- _SUPPLIED PASSAGE_:
/---

The Rhythm feature is cool, but has some quirks that surprise me: It's not
a
cross-feed delay like the rhythm feature on my current looper and favorite
delay line, the Korg DL8000R, so it seems to not repeat the very first
iteration of the pattern exactly, takes one loop to settle in...or so it
seems so far; I'll have to study this more.... Also, I'd expect a rhythm
pattern to follow a newly tapped tempo, but as soon as you touch the tap
tempo footswitch to change that, the unit switches out of Rhythm mode into
straight delay. If you want to speed up or slow down an existing pattern,
you
have to retap it in, or dial in a new global BPM from the front. I may
discover that I can do this with MIDI foot control, but the normally very
knowledgeable folks in tc's tech-support area don't seem to know this
puppy
well enough yet to tell me how, and it ain't in the manual.
Noentheless, the D-2 is an inspiring tool, lots of fun right out of the
box.
I'll letya know when I get all the pieces together whether it does exactly
what I want...like the now-discontinued DL8000R, which I highly recommend
keeping an eye out for. It seems obvious to me that tc checked this piece
out
thoroughly when designing the D-2. So far I'm not sure it's clearly
superior.
I expect it to be, but, like I said, I haven't got it working yet!

\---

- _LISTING_:
/---

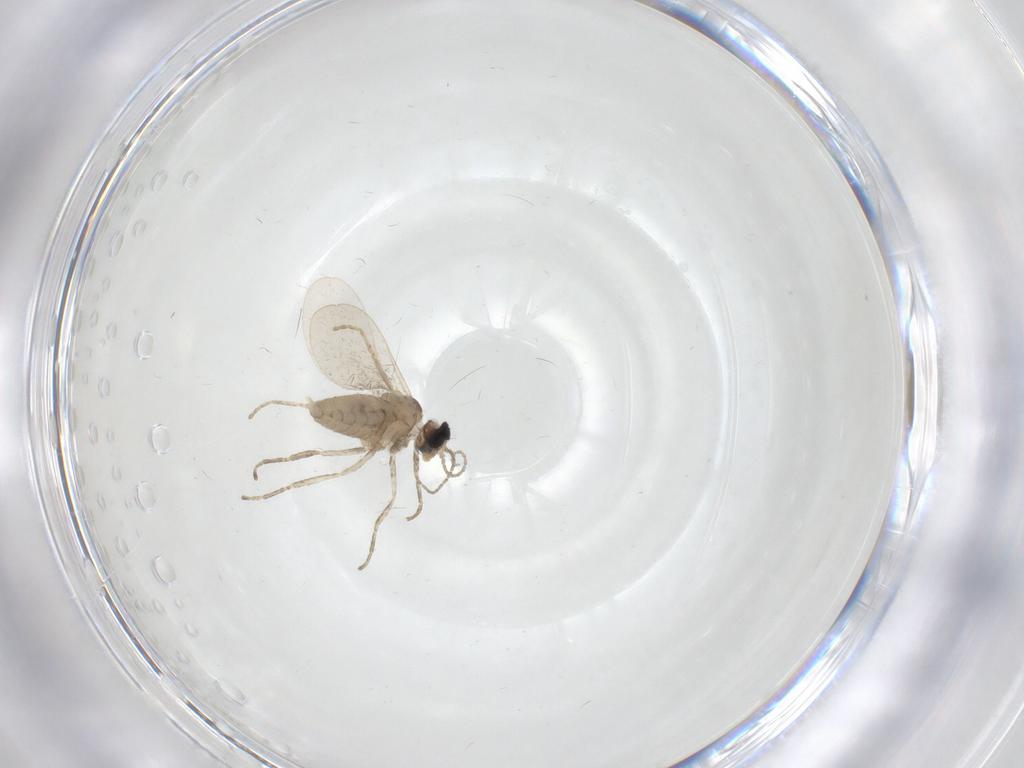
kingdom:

\---
/---

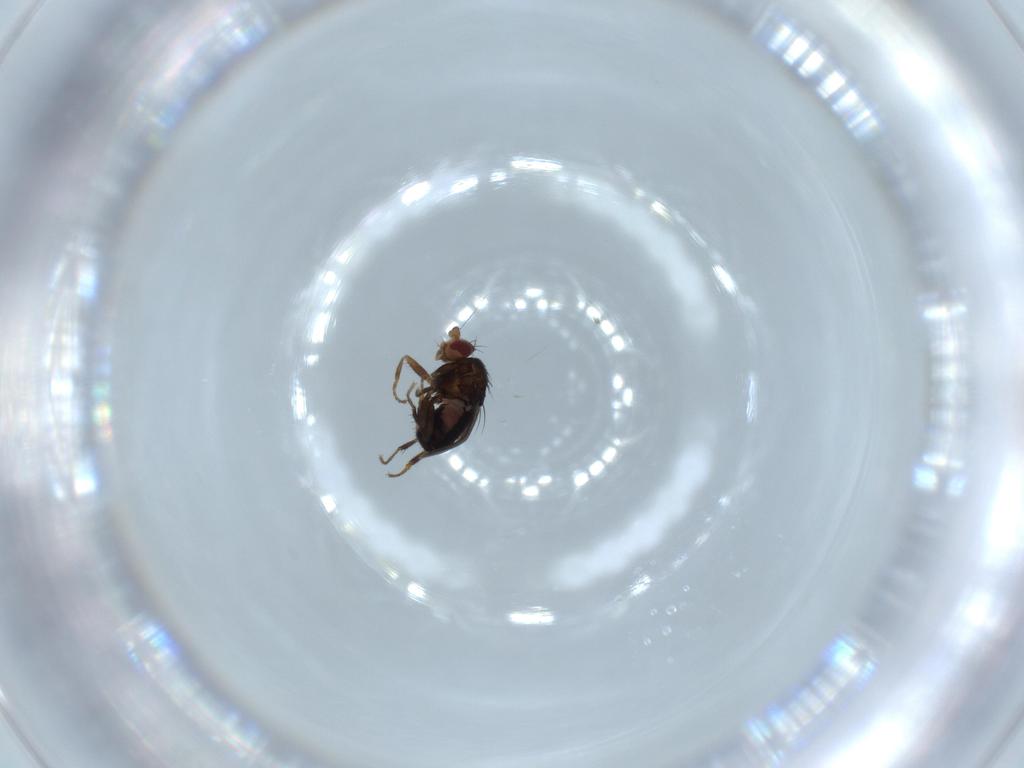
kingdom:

\---
/---

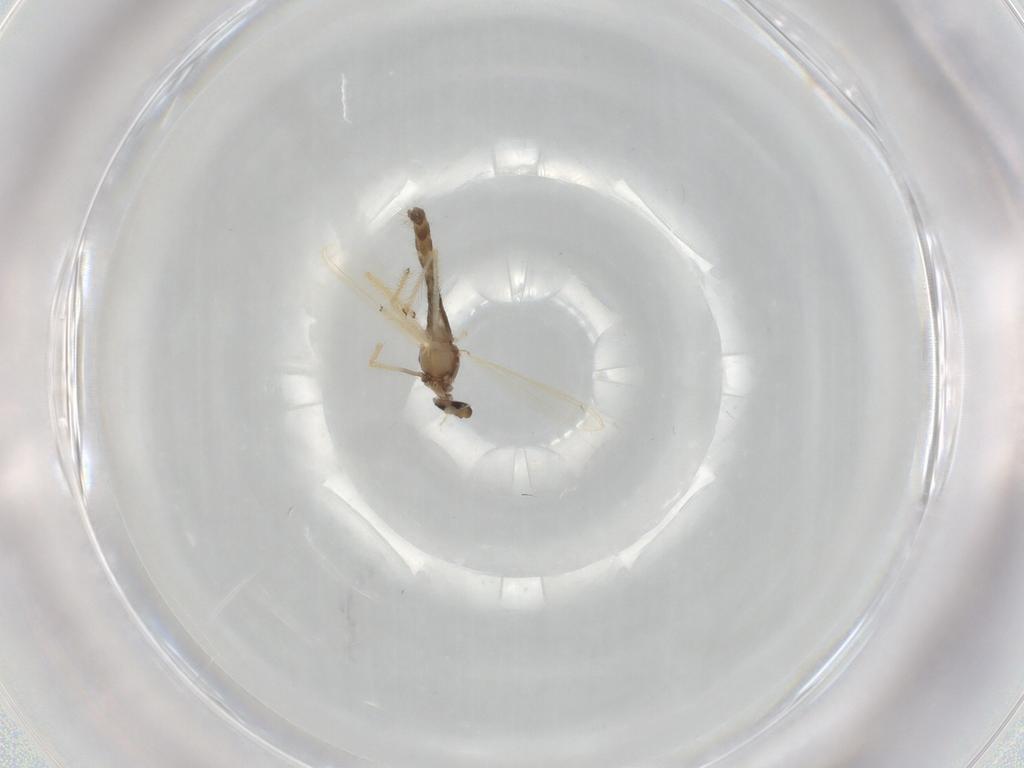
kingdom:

\---

- _WHAT THE TASK REQUIRES_: In the delay pedal review, what does the unit do when you touch the tap tempo footswitch while it is in Rhythm mode?

- _PROBLEM SOLUTION_: It switches out of Rhythm mode into straight delay.